Les Maradawas n’ont jamais vu cela de leur histoire. Même du temps des Idi Mallé, les choses ne se sont pas passées de cette manière. Aussi, des accusations de manipulations, par tel ou tel camp, dans le cadre de cette opération délicate de distribution de boutiques, fusaient de partout. La situation était devenue tellement préoccupante que le jour de l’Eid El Kebir, l’Imam de Maradi avait dans sa « Houdba » clairement appelé les deux personnalités à se réconcilier.
Mais déjà, le Gouverneur Abdou Mahamane avait rendu compte à sa hiérarchie de la manière dont Kassoum Moctar voulait gérer le dossier du marché et surtout, de la fronde qu’il organisait contre la plus haute autorité régionale. Une faute administrative grave que le Ministre de l’intérieur, Hassoumi Massaoudou apprécia à sa juste valeur. Aussitôt après avoir pris connaissance du compte rendu du Gouverneur et après s’être davantage informé sur le dossier, il enclencha la machine de destitution du Maire central de Maradi. Ayant senti la menace, car des échos pas très rassurants lui parvenaient de Niamey, Kassoum Moctar abrogea, la queue entre les pattes, l’arrêté qu’il avait pourtant dit porter et supporter, même au prix de son poste. C’était insuffisant pour arrêter la machine et, au premier conseil des ministres après le Ramadan, sur proposition du Ministre de l’intérieur, le Président Issoufou n’hésita pas à signer sa révocation avec celle d’un autre infortuné, le Maire de N’Gourti.
Pourtant, Kassoum Moctar n’était pas sans savoir qu’il était attendu au tournant. Après la destitution puis l’arrestation d’Oumarou Dogari, Maire central de Niamey, tous les regards se sont dirigés vers Maradi où Kassoum Moctar aurait commis les mêmes impairs.

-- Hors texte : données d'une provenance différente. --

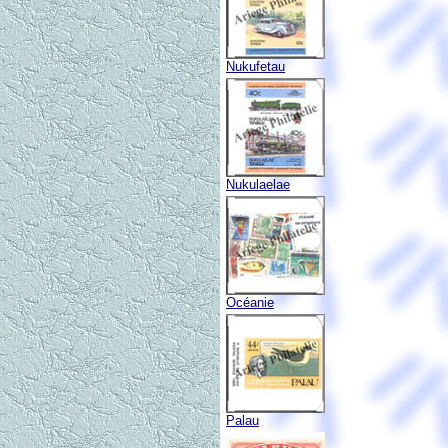
Nukufetau
Nukulaelae
Océanie
Palau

Mieux les pouvoirs publics lui reprochaient sa mauvaise gestion des parcelles, l’endettement sans précédent de la ville, le bradage des espaces publics, sans compter les multiples affaires dans lesquelles son nom est cité, la forte présomption d’enrichissement illicite dont sa grosse villa « Doron Zabo », sise au quartier Ali Dan Sofo, en est l’exemple le plus éloquent, aux yeux de ses détracteurs.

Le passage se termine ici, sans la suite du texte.